According to the report, the players aren’t pleased with the lack of freedom and restricted environment within the dressing room under David Langer and team manager Gavin Dobey.
In an end-of-season review of the team, players and support staff reportedly raised their concerns around Langer’s style of operation, opening up on how they are finding it difficult to cope up with his intensity and mico-management of things.
Similar reports had did the rounds in the aftermath of Australia’s bitter 2-1 Test series loss at home to a weakened Indian side earlier in the year. As Australia suffered their most embarrassing series result in recent memory, there were claims that the players aren’t finding it too comfortable to adapt to Langer’s way of working.
“This (the end-of-season review) is effectively identical to the process undertaken before the last World Cup and the 2019 Ashes where the team performed strongly,”
SMH quoted Cricket Australia’s (CA) national teams boss Ben Oliver as saying.
“It’s part of our ongoing commitment to on- and off-field improvement and we expect it will have a similar benefit in the team’s preparation for the upcoming T20 World Cup and home Ashes,”
he added.
Headed by Tim Ford, the national team’s leadership consultant, there was another review meeting held with the aim to try and gauge players’ perspective. Ford took players’ inputs through virtual interviews, seeking their view on the changes they want to see implemented going forward.
As a follow-up, the report will now be presented to the leadership group, featuring Test captain Tim Paine, white-ball skipper Aaron Finch and their all-format deputy Pat Cummins.

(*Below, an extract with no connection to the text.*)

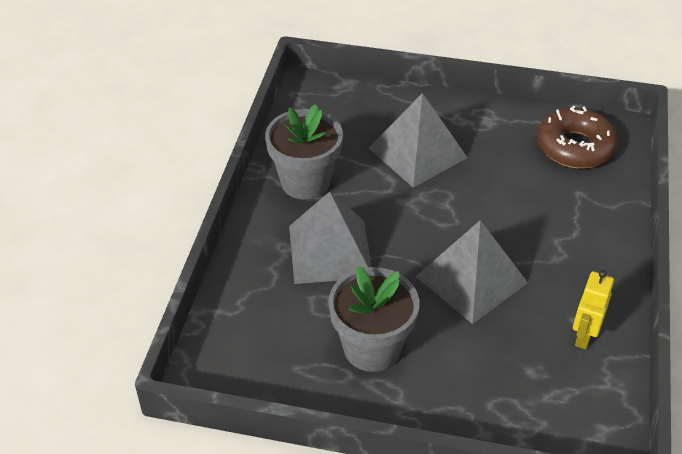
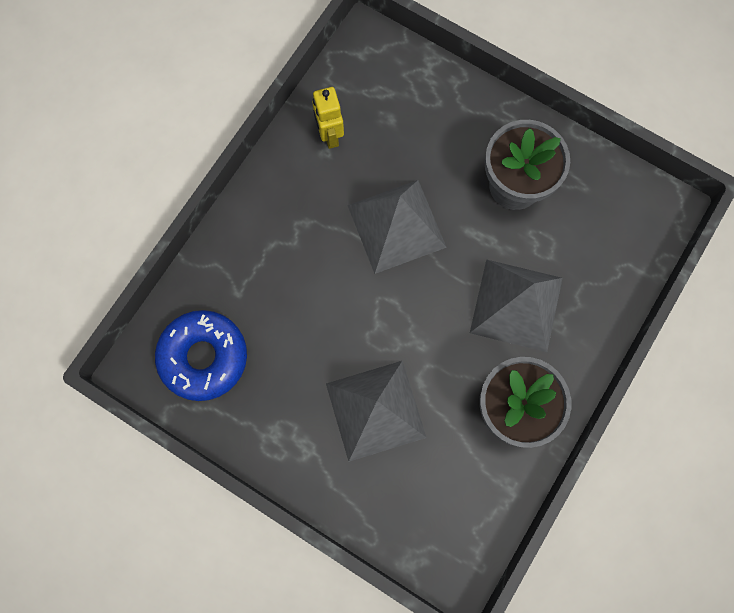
camera: 160 degrees left, 30 degrees up
brown donut [537,106,618,168] -> blue donut [155,310,247,401]
yellow robot [573,270,614,350] -> yellow robot turned 120 degrees clockwise [312,87,344,149]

It’ll allow them to take the team forward with their own guiding principles, not one enforced by Langer since coming on board after the controversial Cape Town ball-tampering incident in 2018.
On its part, CA has now claimed that comments recorded anonymously on Langer in Ford’s process were not as hard on him as the player review suggested. The head coach will, of course, be informed about the findings.
Langer’s four-year contract as a coach is due to end in 2022, with his renewal at the helm of affairs dependent largely on how he responds to these reports and reviews.